A History of Market Manipulation

(….) What, you might ask, could top institutionalizing demand for a useless product out of thin air? Monopolizing the supply of diamonds for over a century to make that useless product extremely expensive. You see, diamonds aren’t really even that rare. (Priceonomics 2014, 10)

Before 1870, diamonds were very rare. They typically ended up in a Maharaja’s crown or a royal necklace. In 1870, enormous deposits of diamonds were discovered in Kimberley, South Africa. As diamonds flooded the market, the financiers of the mines realized they were making their own investments worthless. As they mined more and more diamonds, they became less scarce and their price dropped. (Priceonomics 2014, 10)

The diamond market may have bottomed out were it not for an enterprising individual by the name of Cecil Rhodes. He began buying up mines in order to control the output and keep the price of diamonds high. By 1888, Rhodes controlled the entire South African diamond supply, and in turn, essentially the entire world supply. One of the companies he acquired was eponymously named after its founders, the De Beers brothers. (Priceonomics 2014, 10)

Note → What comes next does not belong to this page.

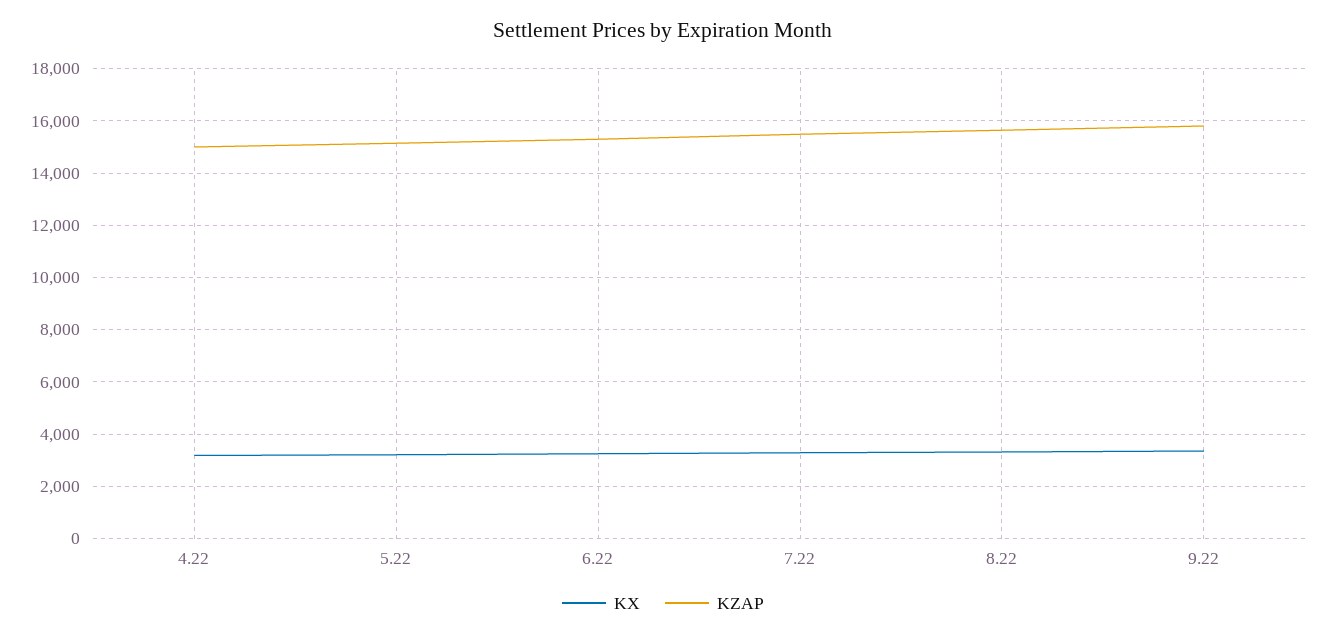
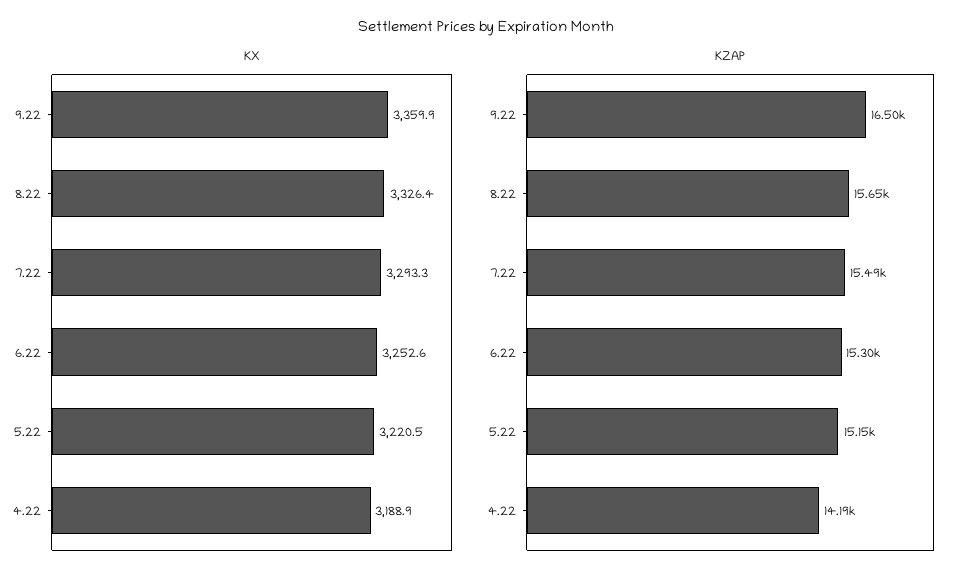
KZAP, 4.22: 15000 -> 14190
KZAP, 9.22: 15750 -> 16500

Building a diamond monopoly isn’t easy work. It requires a balance of ruthlessly punishing and cooperating with competitors, as well as a very long-term view. For example, in 1902, prospectors discovered a massive mine in South Africa that contained as many diamonds as all of De Beers’ mines combined. The owners initially refused to join the De Beers cartel, and only joined three years later after new owner Ernest Oppenheimer recognized that a competitive market for diamonds would be disastrous for the industry. In Oppenheimer’s words: (Priceonomics 2014, 10-11)

“Common sense tells us that the only way to increase the value of diamonds is to make them scarce, that is to reduce production.” (Priceonomics 2014, 11)

(….) We covet diamonds in America for a simple reason: the company that stands to profit from diamond sales decided that we should. De Beers’ marketing campaign single handedly made diamond rings the measure of one’s success in America. Despite diamonds’ complete lack of inherent value, the company manufactured an image of diamonds as a status symbol. And to keep the price of diamonds high, despite the abundance of new diamond finds, De Beers executed the most effective monopoly of the 20th century. (Priceonomics 2014, 13)

~ ~ ~

The history of De Beers’ ruthless behavior in its drive to maintain its monopoly is well documented. There were so successful at creating a market in monopoly that eventually such a monstrosity as blood diamonds could exist. But that is another story. The moral of the story is that when it comes to capitalism there is really no such thing as intrinsic value or a “free market,” and that slick marketing can make a terd sell for the price of diamond.

Upon this market manipulation economists built a house of cards that overlooked the monopolist’s manipulations and instead claimed diamonds are expensive because they are rare. Diamonds are bullshit and by extension so too is modern economics theory of scarcity largely bullshit too.